Organizers:Jiaming Li & Dong Yao
Time:March 29, 2025
Venue:E4-233
8:40-9:20
Host:Jiaming Li, AMSS
Speaker:Dangzheng Liu, University of Science and Technology of China
Title:Method of polynomial moments in Random Matrix Theory
Abstract:The method of moments, a cornerstone technique in probability theory, was first rigorously employed by Pafnuty Chebyshev in 1887 to establish a proof of the Central Limit Theorem. Its significance expanded into random matrix theory by Eugene Wigner in 1955 to derive the celebrated Wigner semicircle law, while Alexander Soshnikov leveraged it in 1999 to characterize the Tracy-Widom distribution for Wigner matrices. Notably, it continues to demonstrate formidable power with RMT, from random band matrices to inhomogeneous ensembles. This talk provides a concise survey.
9:20-10:00
Host:Jiaming Li, AMSS
Speaker:Meng Yang, Great Bay University
Title:2D Coulomb Gases and Partition Functions
Abstract:We consider 2D Coulomb gases with the external potential Q(z)=|z|^2-2c log|z-a|, where c>0 and a \in C. Equivalently, this model can be realised as N eigenvalues of the complex Ginibre matrix of size (c+1) N(c+1) N conditioned to have deterministic eigenvalue a with multiplicity cN. Depending on the values of c and a, the droplet reveals a phase transition: it is doubly connected in the post-critical regime and simply connected in the pre-critical regime. In both regimes, we derive precise large-N expansions of the free energy up to the O(1) term, providing a non-radially symmetric example that confirms the Zabrodin-Wiegmann conjecture made for general planar Coulomb gas ensembles. As a consequence, our results provide asymptotic behaviours of moments of the characteristic polynomial of the complex Ginibre matrix, where the powers are of order O(N). Furthermore, by combining with a duality formula, we obtain precise large deviation probabilities of the smallest eigenvalue of the Laguerre unitary ensemble. This talk is based on the joint work with Sung-Soo Byun and Seong-Mi Seo.
10:20-11:00
Host:Zhonggen Su, Zhejiang University
Speaker:Zhigang Bao, University of Hong Kong
Title:Decorrelation transition for Wigner minor process
Abstract:In the past decade or so, significant progress has been made in research on the universality problem of random matrix spectral statistics. While most of the work has focused on the spectral statistics of a single random matrix, some understanding has also been gained regarding the relationship between the spectral statistics of two dependent or coupled matrices. In this talk, we will discuss a model that is well understood in the Gaussian setting but remains less explored in the general setting: the Wigner minor process. Specifically, we will demonstrate that a correlation-decorrelation transition, originally known for the GUE minor process, also holds for the Wigner minor process.

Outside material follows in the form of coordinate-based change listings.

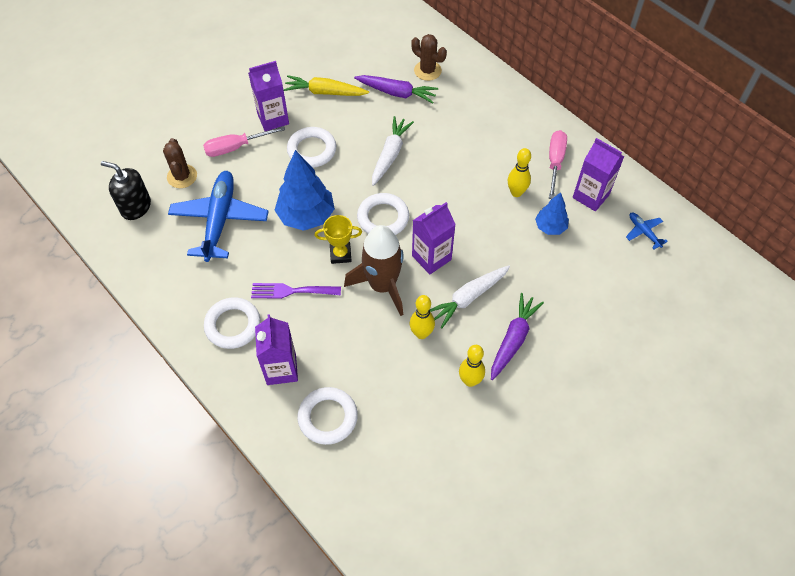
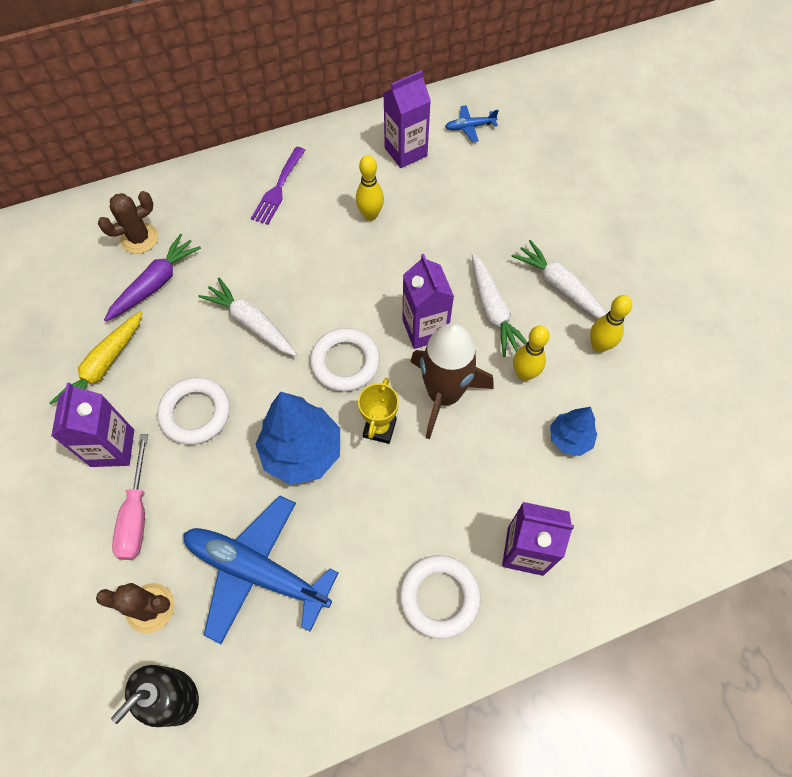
camera: 70 degrees left, 5 degrees up
purple fork [251,283,341,299] -> purple fork moved to [251,147,305,225]
white ring [298,387,358,445] -> none
purple carrot [491,293,544,380] -> white carrot [512,240,607,319]
blue tree [535,192,569,235] -> blue tree moved to [550,407,597,456]
pink screwdriver [549,130,567,199] -> none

This is based on a joint work with Giorgio Cipolloni, Laszlo Erdos, Joscha Henheik and Oleksii Kolupaiev.
11:00-11:40
Host:Zhonggen Su, Zhejiang University
Speaker:Qiang Zeng, AMSS
Title:Hessian spectrum at the global minimum of elastic manifold
Abstract:In statistical physics, elastic manifold is a model for disordered elastic systems introduced by Fisher (1986), Mezard and Parisi (1991). In 2020, Fyodorov and Le Doussal predicted phase transitions for the Hessian spectrum of elastic manifold at the ground state using Parisi's replica trick. In this talk, we will show that their predictions hold in the so-called replica symmetric regime based on counting critical points of the Hamiltonian via the Kac–Rice formula. Our tools include the matrix Dyson equation and free convolution, among others.
13:30-14:10
Host:Zhigang Bao, University of Hong Kong
Speaker:Shihao Li, Sichuan University
Title:q-正交系综的关联核及其应用
Abstract:近年来,离散系综在随机组合模型中扮演了非常重要的角色。在本报告中,我们将讨论定义在指数格子上的正交系综(即q-正交系综),以及对应的关联核函数。利用q-正交多项式,我们定义了q-斜正交多项式,并说明了q-正交系综的关联核函数可以表示成q-酉系综的秩一摄动。
14:10-14:50
Host:Zhigang Bao, University of Hong Kong
Speaker:Dong Wang, University of Chinese Academy of Sciences
Title:Local statistics of Muttalib-Borodin ensemble in the hard to soft transitive regime and the related integrability
Abstract:Muttalib-Borodin ensemble is a typical biorthogonal ensemble. It has a hard edge limit that is expressed by Wright's generalized Bessel functions, or by Meijer G functions if the parameter $\theta$ is an integer. This hard edge limit does not occur in orthogonal polynomial ensembles unless $\theta = 1$. In this talk we consider the transition from the hard edge limit to the soft edge limit of the Muttalib-Borodin ensemble with an integer $\theta$ parameter, and show that the limiting distributions are related to Painleve-type equations. Our result generalizes the known relation between the transitive regime of orthogonal polynomial ensemble and the Painleve XXXIV. This is joint work with Shui-Xia Xu.
15:10-15:50
Host:Dong Yao, Jiangsu Normal University
Speaker:Wangjun Yuan, Southern University of Science and Technology
Title:Strong convergence for tensor GUE random matrices
Abstract:Haagerup and Thorbj{\o}rnsen proved that iid GUEs converge strongly to free semicircular elements as the dimension grows to infinity. Motivated by considerations from quantum physics -- in particular, understanding nearest neighbor interactions in quantum spin systems -- we consider iid GUE acting on multipartite state spaces, with components on more than half of sites and identity on the remaining sites. In particular, the GUEs have mixing components on some sites. We show that under proper assumptions on the dimension of the sites, strong asymptotic freeness still holds. Our proof relies on an interpolation technology recently introduced by Bandeira, Boedihardjo and van Handel.
This is a joint work with Benoit Collins.
16:00-17:30
Free Discussion